Он теперь хорошо изучил морских птиц и чаек, песчаные ямы и песчаные дюны. Капризы океана. Небо, туман, дождь, который то льет стеной, то сеется так тонко, что, кажется, его и вовсе нет, а он висит в воздухе, чудесно неслышный.
«Ты меня понимаешь? — спрашивает он Кирстен, хотя та не отвечает ему. — Ты чувствуешь ту же пустоту?»
Он гуляет вдоль кромки океана почти в любую погоду — шагает с трудом… часто с палочкой… но все-таки шагает, проходит с милю, а то и больше, на заре в направлении старого, разрушенного маяка и на закате снова. Обросший бородой, изможденный и «неприметно» одетый, как написал о нем один журналист. Кожа у него загрубела, покрылась бронзовым загаром, высохла; порой на ней поблескивают крошечные песчинки или кусочки слюды. Борода, более седая, чем волосы, не стрижена и выглядит отнюдь не привлекательно — она придает ему вид этакого сурового и одновременно слегка ироничного деда. И ходит он в старье — в бесформенной панаме цвета хаки, когда-то принадлежавшей его отцу и обнаруженной в шкафу на даче; в холодную погоду — в непромокаемой куртке на меху, в теплую погоду — в коричневом пуловере, явно принадлежавшем более плотному мужчине.
Маскировка? Да нет. Ведь «маскироваться» ему теперь незачем. Хотя, конечно, два-три злобствующих соседа, которые живут на островке круглый год, могут думать иначе.
Да еще злобствующие журналисты во время первой волны интереса к нему прошлой зимой.
«Николас Мартене, пятидесяти лет, бывший глава Комиссии по делам министерства юстиции, «уединился» на малоизвестном островке, недалеко от побережья штата Мэн, после покушения, совершенного на него радикальной левой организацией, и последовавшего за этим поразительного его признания в целом ряде нарушений закона… Отказывается объяснять свои действия репортерам… Живет один в коттедже на берегу, строя из себя…»
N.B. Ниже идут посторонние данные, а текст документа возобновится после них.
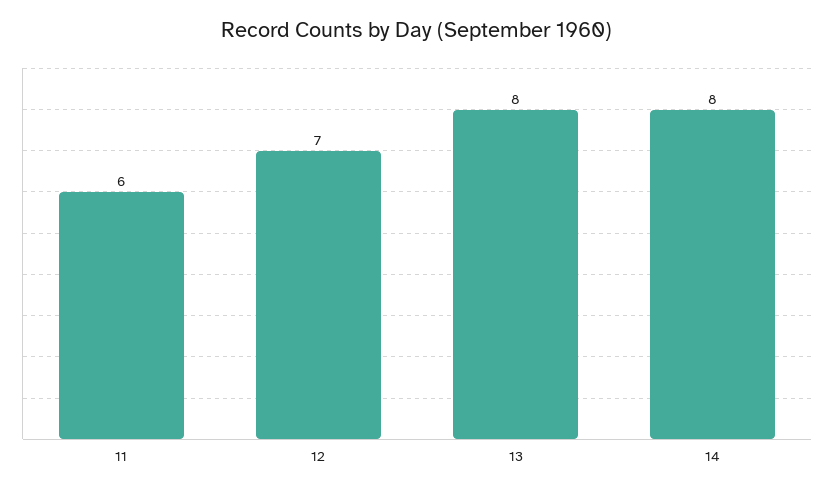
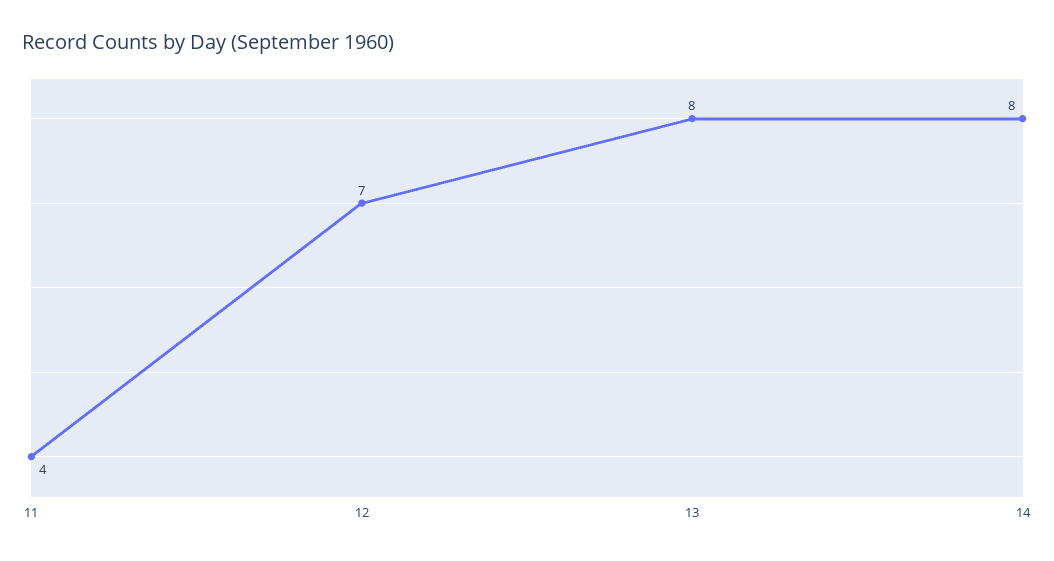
  {
-   "11": 6,
+   "11": 4,
    "12": 7,
    "13": 8,
    "14": 8
  }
Каждый трактует это по-разному. Он-де кающийся грешник, он — лицемер, он — человек обесчещенный и сломленный; он очень болен, он выздоравливает, он озлоблен или, наоборот, испытывает огромное облегчение от того, что ушел с государственной службы. Он, безусловно, замышляет снова вынырнуть — может, займется политикой? Или же правы его адвокаты: через два-три года он-де, возможно, вернется к частной практике в качестве консультанта, а возможно, и нет, но, так или иначе, он никогда не вернется в Вашингтон. Это время кончилось.
Говорят, он серьезно болен. Физически ему никогда не оправиться после покушения.
Естественно, он утратил и душевное равновесие — ему и психологически никогда не восстановиться после покушения.